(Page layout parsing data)
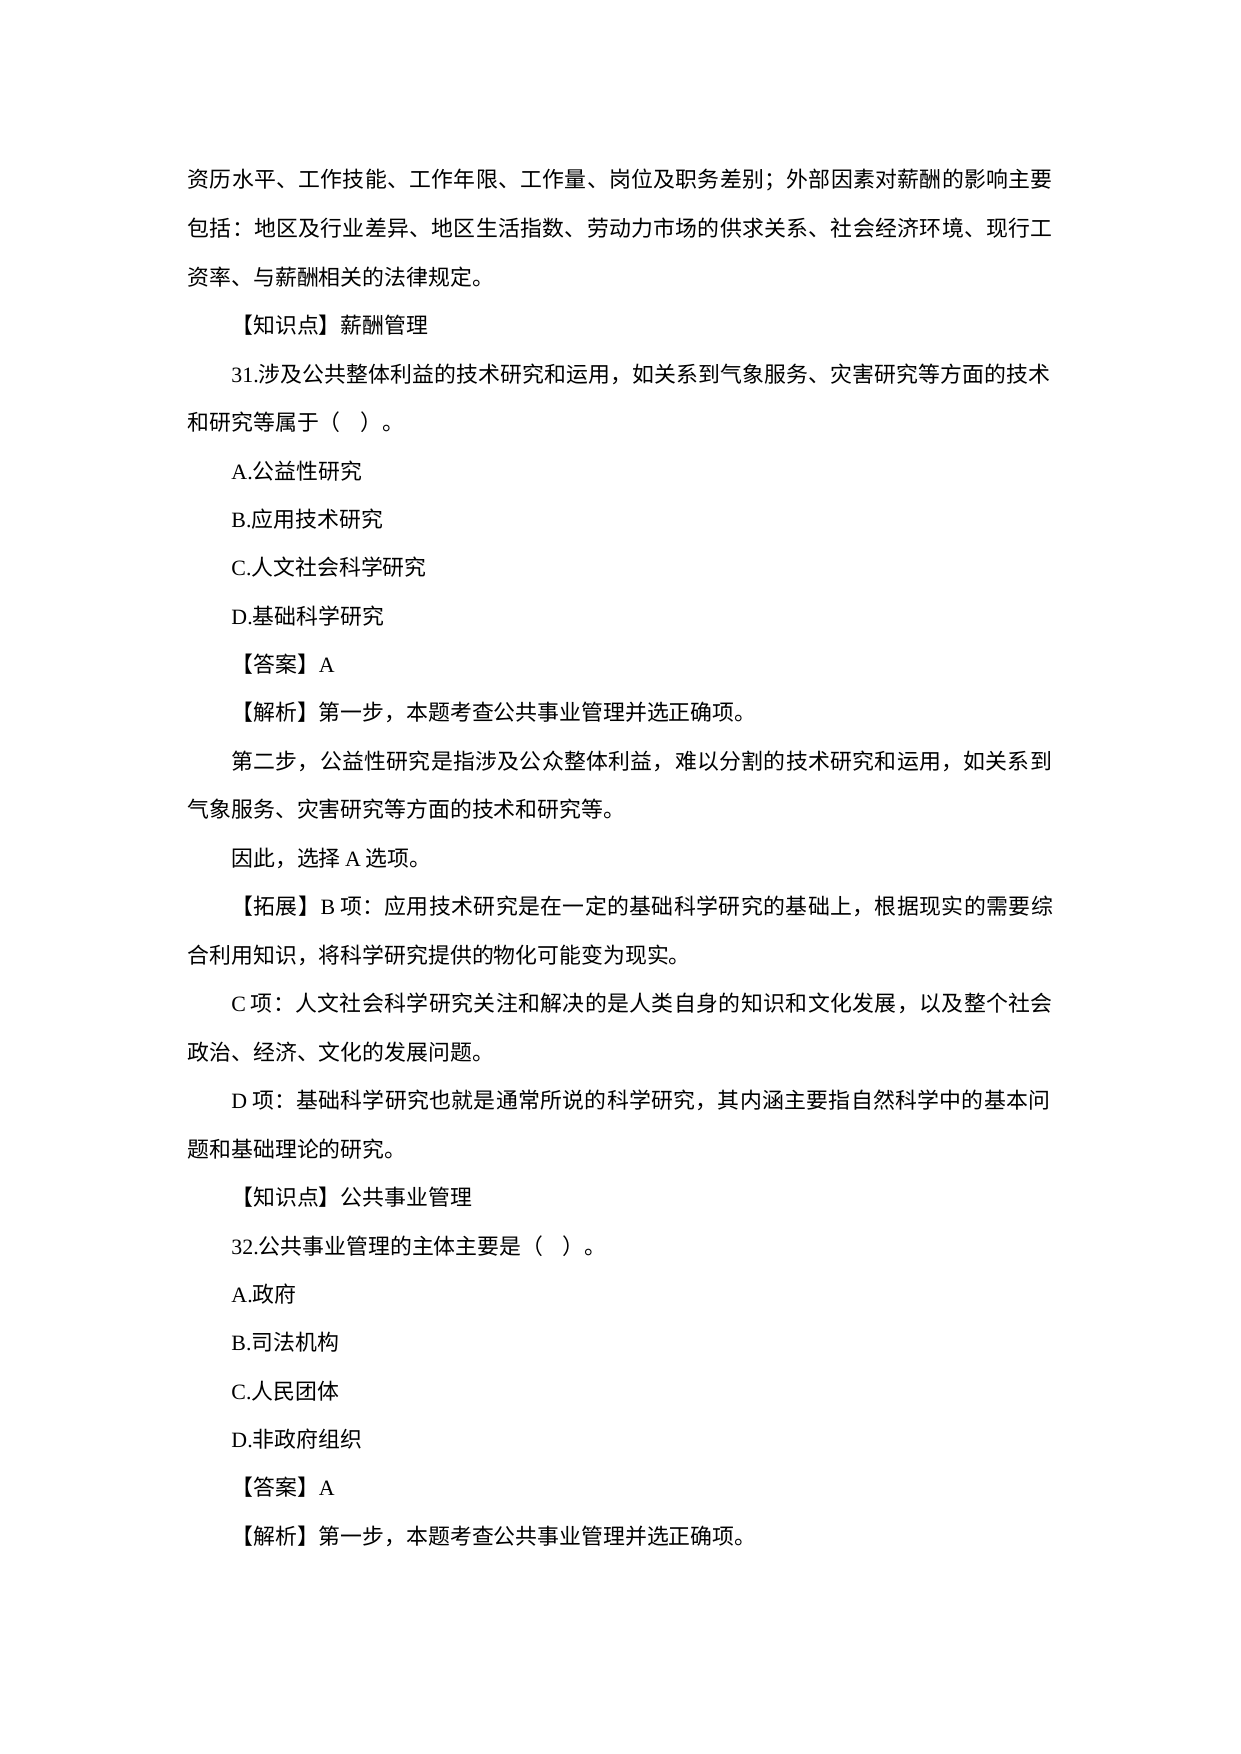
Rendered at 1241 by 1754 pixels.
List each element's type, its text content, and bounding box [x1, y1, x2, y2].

text D.基础科学研究 [187, 598, 1053, 631]
text 32.公共事业管理的主体主要是（ ）。 [187, 1228, 1053, 1261]
text 【拓展】B项：应用技术研究是在一定的基础科学研究的基础上，根据现实的需要综合利用知识，将科学研究提供的物化可能变为现实。 [187, 889, 1053, 970]
text D.非政府组织 [187, 1422, 1053, 1454]
text C项：人文社会科学研究关注和解决的是人类自身的知识和文化发展，以及整个社会政治、经济、文化的发展问题。 [187, 986, 1053, 1067]
text 【答案】A [187, 647, 1053, 679]
text 31.涉及公共整体利益的技术研究和运用，如关系到气象服务、灾害研究等方面的技术和研究等属于（ ）。 [187, 356, 1053, 437]
text 【答案】A [187, 1470, 1053, 1502]
text 第二步，公益性研究是指涉及公众整体利益，难以分割的技术研究和运用，如关系到气象服务、灾害研究等方面的技术和研究等。 [187, 743, 1053, 824]
text A.公益性研究 [187, 453, 1053, 486]
text B.应用技术研究 [187, 502, 1053, 534]
text 【解析】第一步，本题考查公共事业管理并选正确项。 [187, 1518, 1053, 1551]
text 因此，选择A选项。 [187, 840, 1053, 873]
text B.司法机构 [187, 1325, 1053, 1357]
text 【解析】第一步，本题考查公共事业管理并选正确项。 [187, 695, 1053, 727]
text D项：基础科学研究也就是通常所说的科学研究，其内涵主要指自然科学中的基本问题和基础理论的研究。 [187, 1083, 1053, 1164]
text C.人民团体 [187, 1373, 1053, 1406]
text 【知识点】公共事业管理 [187, 1180, 1053, 1212]
text C.人文社会科学研究 [187, 550, 1053, 582]
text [187, 162, 1053, 292]
text A.政府 [187, 1277, 1053, 1309]
text 【知识点】薪酬管理 [187, 308, 1053, 340]
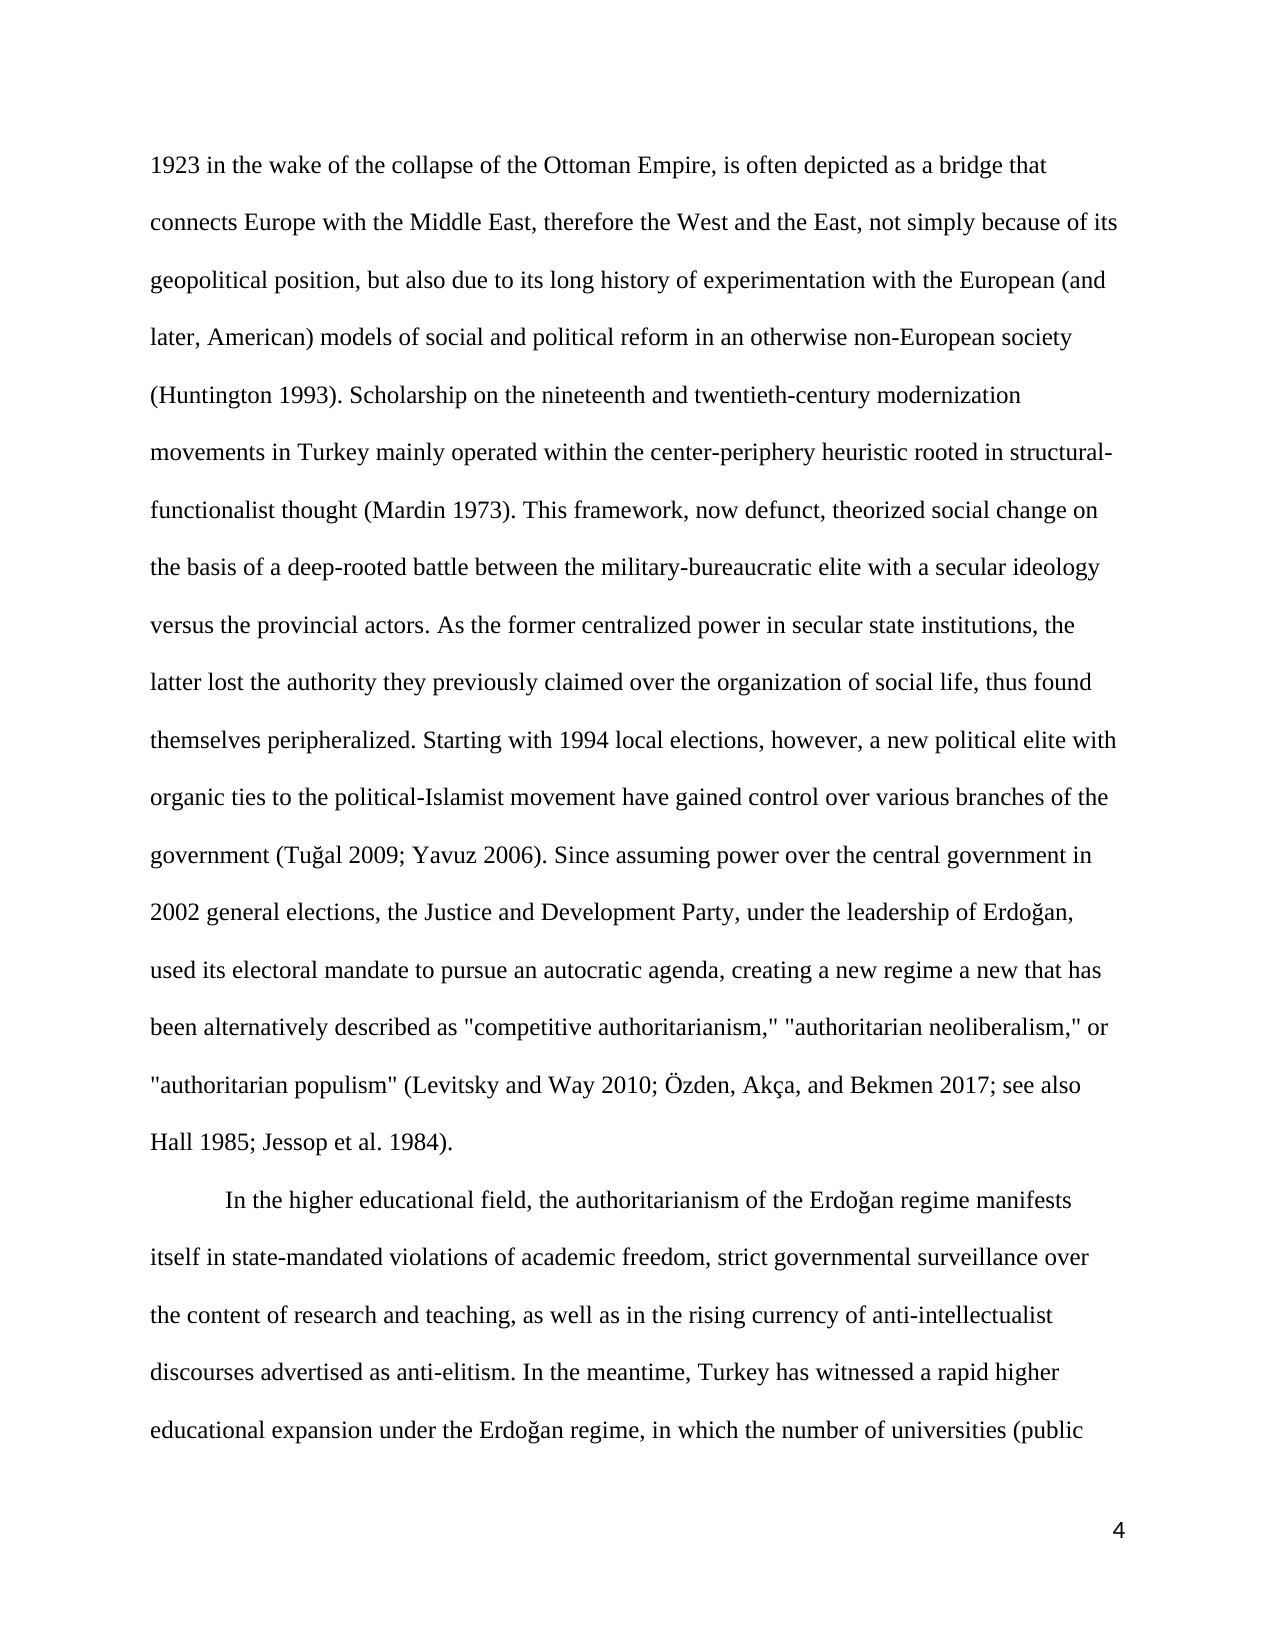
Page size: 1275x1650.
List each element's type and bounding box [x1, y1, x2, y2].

text [150, 1185, 1125, 1444]
text [150, 150, 1125, 1156]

> _AIM OF THE EXERCISE_: Using the records above, write out exactly the lines from the one containing "Page size: 1275x1650." through the last, and add nothing.

> _REPLY TO THE EXERCISE_:
Page size: 1275x1650.
List each element's type and bounding box [x1, y1, x2, y2].

text [150, 1185, 1125, 1444]
text [150, 150, 1125, 1156]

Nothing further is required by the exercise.